In 2001, Richard Hawke, manager of Plant Evaluation at the Garden, reported on a ten-year study of 24 kinds of Tricyrtis, writing that "uncommon beauty, late-season blooms and adaptability to shade give the toad lilies exceptional garden merit."
The top performer in that study was Tricyrtis formosana, which has abundant purple-and-white blooms held high on 36- to 40-inch stalks. Another good species was the shorter Tricyrtis hirta.
At the time, toad lilies were not well known among gardeners. But in recent years they have become easier to find in garden centers and a number of cultivars are available. Most begin blooming in September or October, depending on the cultivar and the weather, and keep it up for three or four weeks or until they are wilted by frost.
Some, such as Tricyrtis formosana, have their blooms clustered at the top of the stalk, like daylilies. Others, such as Tricyrtis 'Lightning Strike', have their flowers marching down an arched stem. 'Lightning Strike' also has its green leaves intriguingly streaked with gold.
Toad lilies need soil that is rich in organic matter, part- to full shade and consistent moisture, according to Boyce Tankersley, director of Living Plant Documentation. "Those soils can't be saturated like a bog, but they have to be kept moist," he says.
The plants need no staking or deadheading. In good, light, organically rich soil, they need no fertilizing. A layer of mulch will help keep the soil steadily moist, although it should not be piled against the stems. Toad lilies are easy to multiply by division: A clump can be split in spring and be ready to bloom by late summer.
These plants do have one flaw, at least from a gardener's point of view: deer and rabbits find them tasty, according to Tankersley. "I plant mine in amongst the hostas so the deer eat the hostas before they get to the tricyrtis," he says.
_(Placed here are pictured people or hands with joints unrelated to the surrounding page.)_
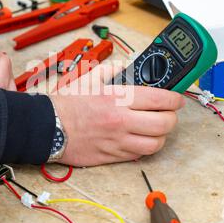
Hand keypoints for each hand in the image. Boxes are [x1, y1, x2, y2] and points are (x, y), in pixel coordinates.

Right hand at [50, 65, 184, 166]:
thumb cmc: (66, 104)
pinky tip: (139, 140)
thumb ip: (111, 70)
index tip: (176, 99)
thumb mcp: (88, 78)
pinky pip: (137, 156)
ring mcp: (117, 141)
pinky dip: (143, 148)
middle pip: (164, 124)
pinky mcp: (110, 156)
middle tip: (169, 114)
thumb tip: (124, 66)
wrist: (46, 126)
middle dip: (172, 119)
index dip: (175, 99)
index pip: (160, 100)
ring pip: (155, 144)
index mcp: (118, 98)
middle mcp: (121, 121)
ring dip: (161, 136)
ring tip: (156, 129)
All the shade standards are good companions for toad lilies: hostas, ferns, Solomon's seal, sedges, brunnera, and lungwort. Or plant them among spring bulbs and ephemeral wildflowers such as Virginia bluebells. As the spring bloomers' foliage goes dormant, the toad lilies' stately stems will take over.
Color is all around in the Garden in September: crocuslike pink colchicum, New England asters in pinks and blues, golden waving grasses, purple callicarpa berries, the first tree foliage tinted with yellow and red. But toad lilies are the stars of the shade.
They are particularly engaging by a path or sidewalk where you pass them every day. As the days grow short and the shade deepens, their undaunted bloom keeps spirits bright.